Word for word, restate the lines from the start of the data below through the line containing "אוקמוה ואסתלק ניסא".

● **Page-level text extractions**

━━━━━━━━━━━━━━━━

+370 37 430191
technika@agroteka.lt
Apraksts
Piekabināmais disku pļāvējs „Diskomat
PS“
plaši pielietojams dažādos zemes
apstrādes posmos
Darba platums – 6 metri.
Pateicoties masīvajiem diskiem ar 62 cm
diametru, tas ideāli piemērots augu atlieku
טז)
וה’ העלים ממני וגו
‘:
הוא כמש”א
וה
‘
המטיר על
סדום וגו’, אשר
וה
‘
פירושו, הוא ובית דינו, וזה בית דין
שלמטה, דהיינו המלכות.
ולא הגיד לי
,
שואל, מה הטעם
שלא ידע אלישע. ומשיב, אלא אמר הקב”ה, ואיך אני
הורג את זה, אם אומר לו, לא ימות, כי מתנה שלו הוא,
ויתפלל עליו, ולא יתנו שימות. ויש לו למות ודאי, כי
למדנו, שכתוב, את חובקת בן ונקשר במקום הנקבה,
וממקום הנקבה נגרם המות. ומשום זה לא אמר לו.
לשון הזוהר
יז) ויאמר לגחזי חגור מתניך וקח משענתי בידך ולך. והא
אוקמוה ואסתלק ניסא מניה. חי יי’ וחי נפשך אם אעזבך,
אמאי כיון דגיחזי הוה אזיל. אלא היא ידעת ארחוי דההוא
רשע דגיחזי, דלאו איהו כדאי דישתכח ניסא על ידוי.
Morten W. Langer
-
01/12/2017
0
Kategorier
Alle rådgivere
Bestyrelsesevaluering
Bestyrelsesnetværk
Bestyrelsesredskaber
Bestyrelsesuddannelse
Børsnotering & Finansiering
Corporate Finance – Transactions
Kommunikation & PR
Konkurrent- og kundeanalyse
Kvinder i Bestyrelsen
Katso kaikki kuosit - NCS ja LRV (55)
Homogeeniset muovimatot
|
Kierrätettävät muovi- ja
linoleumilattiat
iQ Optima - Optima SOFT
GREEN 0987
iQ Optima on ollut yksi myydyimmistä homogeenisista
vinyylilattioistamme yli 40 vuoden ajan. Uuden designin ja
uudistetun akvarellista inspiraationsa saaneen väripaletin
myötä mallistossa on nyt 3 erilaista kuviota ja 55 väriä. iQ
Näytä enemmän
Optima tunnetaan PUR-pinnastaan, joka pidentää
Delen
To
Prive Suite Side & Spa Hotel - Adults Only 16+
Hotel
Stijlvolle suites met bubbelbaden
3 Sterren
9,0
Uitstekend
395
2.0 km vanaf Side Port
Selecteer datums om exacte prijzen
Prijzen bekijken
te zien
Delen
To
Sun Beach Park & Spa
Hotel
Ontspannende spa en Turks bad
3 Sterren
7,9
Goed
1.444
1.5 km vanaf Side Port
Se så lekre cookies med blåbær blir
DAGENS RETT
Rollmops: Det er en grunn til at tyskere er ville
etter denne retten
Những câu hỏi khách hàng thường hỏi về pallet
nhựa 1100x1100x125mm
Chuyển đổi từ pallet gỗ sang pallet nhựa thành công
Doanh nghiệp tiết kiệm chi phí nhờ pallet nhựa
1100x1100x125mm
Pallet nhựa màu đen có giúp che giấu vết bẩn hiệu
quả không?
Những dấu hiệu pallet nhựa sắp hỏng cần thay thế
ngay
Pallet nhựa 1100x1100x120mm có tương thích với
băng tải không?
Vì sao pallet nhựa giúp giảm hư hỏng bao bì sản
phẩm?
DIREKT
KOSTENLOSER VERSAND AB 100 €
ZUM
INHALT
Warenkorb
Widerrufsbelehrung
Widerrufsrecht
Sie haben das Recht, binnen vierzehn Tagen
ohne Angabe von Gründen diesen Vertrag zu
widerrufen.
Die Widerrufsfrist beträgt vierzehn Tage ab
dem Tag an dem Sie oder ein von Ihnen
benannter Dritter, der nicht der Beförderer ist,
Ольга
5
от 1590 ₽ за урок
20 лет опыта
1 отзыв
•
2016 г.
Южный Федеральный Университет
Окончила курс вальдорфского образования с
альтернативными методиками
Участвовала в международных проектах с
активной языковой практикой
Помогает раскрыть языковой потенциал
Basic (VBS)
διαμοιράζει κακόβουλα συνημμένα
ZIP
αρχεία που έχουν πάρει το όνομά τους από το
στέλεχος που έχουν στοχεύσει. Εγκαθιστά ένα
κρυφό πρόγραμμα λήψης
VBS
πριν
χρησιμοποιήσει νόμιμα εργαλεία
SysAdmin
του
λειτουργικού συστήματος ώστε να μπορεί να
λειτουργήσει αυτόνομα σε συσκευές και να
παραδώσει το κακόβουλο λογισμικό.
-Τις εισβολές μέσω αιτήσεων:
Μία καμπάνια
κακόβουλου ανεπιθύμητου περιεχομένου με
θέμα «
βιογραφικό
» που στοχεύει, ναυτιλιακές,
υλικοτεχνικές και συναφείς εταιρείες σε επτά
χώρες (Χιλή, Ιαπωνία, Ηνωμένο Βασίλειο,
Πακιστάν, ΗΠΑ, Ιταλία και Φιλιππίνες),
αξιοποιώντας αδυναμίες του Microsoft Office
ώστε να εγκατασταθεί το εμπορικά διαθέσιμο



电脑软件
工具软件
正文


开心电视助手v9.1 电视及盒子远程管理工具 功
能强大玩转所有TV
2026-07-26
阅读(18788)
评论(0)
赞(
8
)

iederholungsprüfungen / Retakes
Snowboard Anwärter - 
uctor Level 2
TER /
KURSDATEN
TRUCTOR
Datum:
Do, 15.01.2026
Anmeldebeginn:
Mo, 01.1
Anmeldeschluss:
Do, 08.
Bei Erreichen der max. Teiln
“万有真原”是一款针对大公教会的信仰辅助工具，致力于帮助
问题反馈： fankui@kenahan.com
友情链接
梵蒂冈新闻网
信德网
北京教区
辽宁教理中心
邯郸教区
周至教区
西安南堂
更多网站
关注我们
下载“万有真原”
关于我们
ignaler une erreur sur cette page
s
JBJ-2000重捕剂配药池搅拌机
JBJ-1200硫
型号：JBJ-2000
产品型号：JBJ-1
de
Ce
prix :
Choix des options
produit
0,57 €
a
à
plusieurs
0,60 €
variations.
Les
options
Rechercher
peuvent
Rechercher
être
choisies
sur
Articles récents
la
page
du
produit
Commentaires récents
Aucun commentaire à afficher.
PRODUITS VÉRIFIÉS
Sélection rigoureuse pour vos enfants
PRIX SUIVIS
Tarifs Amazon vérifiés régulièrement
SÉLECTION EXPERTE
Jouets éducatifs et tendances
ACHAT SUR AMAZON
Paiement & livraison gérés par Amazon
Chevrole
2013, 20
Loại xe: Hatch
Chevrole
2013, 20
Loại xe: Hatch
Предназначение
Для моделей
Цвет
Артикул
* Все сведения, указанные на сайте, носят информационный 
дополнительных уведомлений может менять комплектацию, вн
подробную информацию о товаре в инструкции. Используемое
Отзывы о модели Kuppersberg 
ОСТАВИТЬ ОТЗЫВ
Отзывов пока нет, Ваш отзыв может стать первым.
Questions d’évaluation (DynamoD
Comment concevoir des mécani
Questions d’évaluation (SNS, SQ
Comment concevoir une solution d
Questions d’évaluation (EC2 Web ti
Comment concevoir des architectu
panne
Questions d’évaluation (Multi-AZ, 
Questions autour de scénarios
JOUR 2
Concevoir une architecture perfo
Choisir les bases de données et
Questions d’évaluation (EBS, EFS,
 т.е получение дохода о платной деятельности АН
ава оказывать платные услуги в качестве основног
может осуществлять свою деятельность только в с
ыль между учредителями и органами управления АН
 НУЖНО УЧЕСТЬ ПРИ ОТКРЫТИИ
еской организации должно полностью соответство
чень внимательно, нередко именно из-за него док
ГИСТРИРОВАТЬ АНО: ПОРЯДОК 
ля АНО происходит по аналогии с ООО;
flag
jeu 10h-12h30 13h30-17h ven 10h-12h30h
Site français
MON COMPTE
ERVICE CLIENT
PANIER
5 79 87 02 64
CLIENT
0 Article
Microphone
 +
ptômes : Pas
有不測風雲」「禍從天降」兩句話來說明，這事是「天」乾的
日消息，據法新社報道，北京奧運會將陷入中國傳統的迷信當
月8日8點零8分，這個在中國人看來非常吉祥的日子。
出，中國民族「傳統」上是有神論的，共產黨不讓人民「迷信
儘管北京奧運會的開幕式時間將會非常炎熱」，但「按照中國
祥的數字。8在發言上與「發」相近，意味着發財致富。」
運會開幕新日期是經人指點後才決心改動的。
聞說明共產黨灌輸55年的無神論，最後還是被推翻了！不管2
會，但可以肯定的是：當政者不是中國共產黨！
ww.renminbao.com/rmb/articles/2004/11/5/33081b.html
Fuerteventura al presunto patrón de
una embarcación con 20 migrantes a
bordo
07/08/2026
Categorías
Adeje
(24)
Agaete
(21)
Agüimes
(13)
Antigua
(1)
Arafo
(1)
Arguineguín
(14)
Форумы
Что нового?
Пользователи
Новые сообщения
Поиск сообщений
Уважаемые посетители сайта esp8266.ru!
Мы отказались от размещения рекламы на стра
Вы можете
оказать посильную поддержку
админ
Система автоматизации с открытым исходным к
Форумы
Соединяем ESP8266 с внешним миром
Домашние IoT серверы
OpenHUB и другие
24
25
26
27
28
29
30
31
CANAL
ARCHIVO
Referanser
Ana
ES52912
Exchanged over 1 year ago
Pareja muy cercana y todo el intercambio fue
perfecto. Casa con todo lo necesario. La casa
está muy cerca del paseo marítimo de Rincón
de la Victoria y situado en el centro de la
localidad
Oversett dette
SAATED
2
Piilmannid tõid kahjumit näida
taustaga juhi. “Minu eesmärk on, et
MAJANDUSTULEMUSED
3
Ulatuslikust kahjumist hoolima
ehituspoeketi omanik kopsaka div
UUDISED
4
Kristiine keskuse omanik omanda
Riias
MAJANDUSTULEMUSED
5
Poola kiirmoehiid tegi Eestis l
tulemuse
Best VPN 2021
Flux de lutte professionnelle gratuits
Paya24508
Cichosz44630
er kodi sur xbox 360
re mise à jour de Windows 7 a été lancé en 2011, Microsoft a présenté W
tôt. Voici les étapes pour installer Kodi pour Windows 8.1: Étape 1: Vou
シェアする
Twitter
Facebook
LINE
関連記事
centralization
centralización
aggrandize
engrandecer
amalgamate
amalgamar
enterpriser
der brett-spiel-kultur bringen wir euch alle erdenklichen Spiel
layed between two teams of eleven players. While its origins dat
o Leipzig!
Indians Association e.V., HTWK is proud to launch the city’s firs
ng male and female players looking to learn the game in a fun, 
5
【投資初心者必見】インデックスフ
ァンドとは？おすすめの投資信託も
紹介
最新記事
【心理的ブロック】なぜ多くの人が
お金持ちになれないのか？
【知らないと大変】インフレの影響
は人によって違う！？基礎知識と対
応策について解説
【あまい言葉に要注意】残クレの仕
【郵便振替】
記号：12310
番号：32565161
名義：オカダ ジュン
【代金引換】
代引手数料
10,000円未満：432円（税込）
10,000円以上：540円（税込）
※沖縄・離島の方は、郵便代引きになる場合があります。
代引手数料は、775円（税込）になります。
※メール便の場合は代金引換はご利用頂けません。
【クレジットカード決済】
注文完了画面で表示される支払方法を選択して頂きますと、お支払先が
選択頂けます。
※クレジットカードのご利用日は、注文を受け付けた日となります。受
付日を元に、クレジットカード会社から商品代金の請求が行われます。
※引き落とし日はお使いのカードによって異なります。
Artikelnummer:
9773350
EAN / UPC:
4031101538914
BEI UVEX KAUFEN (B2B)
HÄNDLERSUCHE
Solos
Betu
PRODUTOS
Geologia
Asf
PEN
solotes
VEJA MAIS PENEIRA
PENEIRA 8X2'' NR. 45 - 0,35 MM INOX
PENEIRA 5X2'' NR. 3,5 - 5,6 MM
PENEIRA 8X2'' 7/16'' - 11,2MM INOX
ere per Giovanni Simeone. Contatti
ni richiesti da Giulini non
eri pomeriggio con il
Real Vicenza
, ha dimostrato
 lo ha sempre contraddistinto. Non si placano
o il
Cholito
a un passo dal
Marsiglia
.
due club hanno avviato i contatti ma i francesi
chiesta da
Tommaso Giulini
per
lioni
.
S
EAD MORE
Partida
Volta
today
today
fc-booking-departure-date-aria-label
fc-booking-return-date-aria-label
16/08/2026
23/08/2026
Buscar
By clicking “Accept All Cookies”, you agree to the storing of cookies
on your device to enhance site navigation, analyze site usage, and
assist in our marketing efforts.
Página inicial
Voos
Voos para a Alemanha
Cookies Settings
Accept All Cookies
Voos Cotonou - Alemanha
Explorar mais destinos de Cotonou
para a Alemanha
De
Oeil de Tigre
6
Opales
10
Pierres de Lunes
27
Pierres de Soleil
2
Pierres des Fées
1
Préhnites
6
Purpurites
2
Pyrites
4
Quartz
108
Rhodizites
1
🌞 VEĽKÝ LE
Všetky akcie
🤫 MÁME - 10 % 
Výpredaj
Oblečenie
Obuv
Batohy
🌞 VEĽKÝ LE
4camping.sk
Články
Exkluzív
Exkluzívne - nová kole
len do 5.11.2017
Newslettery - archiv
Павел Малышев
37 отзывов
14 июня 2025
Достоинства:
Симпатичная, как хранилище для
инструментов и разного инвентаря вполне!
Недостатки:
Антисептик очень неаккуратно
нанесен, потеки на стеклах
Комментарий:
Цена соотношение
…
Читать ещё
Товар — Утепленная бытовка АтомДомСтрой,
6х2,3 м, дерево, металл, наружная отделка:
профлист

━━━━━━━━━━━━━━━━

● **THE ANSWER**
+370 37 430191
technika@agroteka.lt
Apraksts
Piekabināmais disku pļāvējs „Diskomat
PS“
plaši pielietojams dažādos zemes
apstrādes posmos
Darba platums – 6 metri.
Pateicoties masīvajiem diskiem ar 62 cm
diametru, tas ideāli piemērots augu atlieku
טז)
וה’ העלים ממני וגו
‘:
הוא כמש”א
וה
‘
המטיר על
סדום וגו’, אשר
וה
‘
פירושו, הוא ובית דינו, וזה בית דין
שלמטה, דהיינו המלכות.
ולא הגיד לי
,
שואל, מה הטעם
שלא ידע אלישע. ומשיב, אלא אמר הקב”ה, ואיך אני
הורג את זה, אם אומר לו, לא ימות, כי מתנה שלו הוא,
ויתפלל עליו, ולא יתנו שימות. ויש לו למות ודאי, כי
למדנו, שכתוב, את חובקת בן ונקשר במקום הנקבה,
וממקום הנקבה נגרם המות. ומשום זה לא אמר לו.
לשון הזוהר
יז) ויאמר לגחזי חגור מתניך וקח משענתי בידך ולך. והא
אוקמוה ואסתלק ניסא מניה. חי יי’ וחי נפשך אם אעזבך,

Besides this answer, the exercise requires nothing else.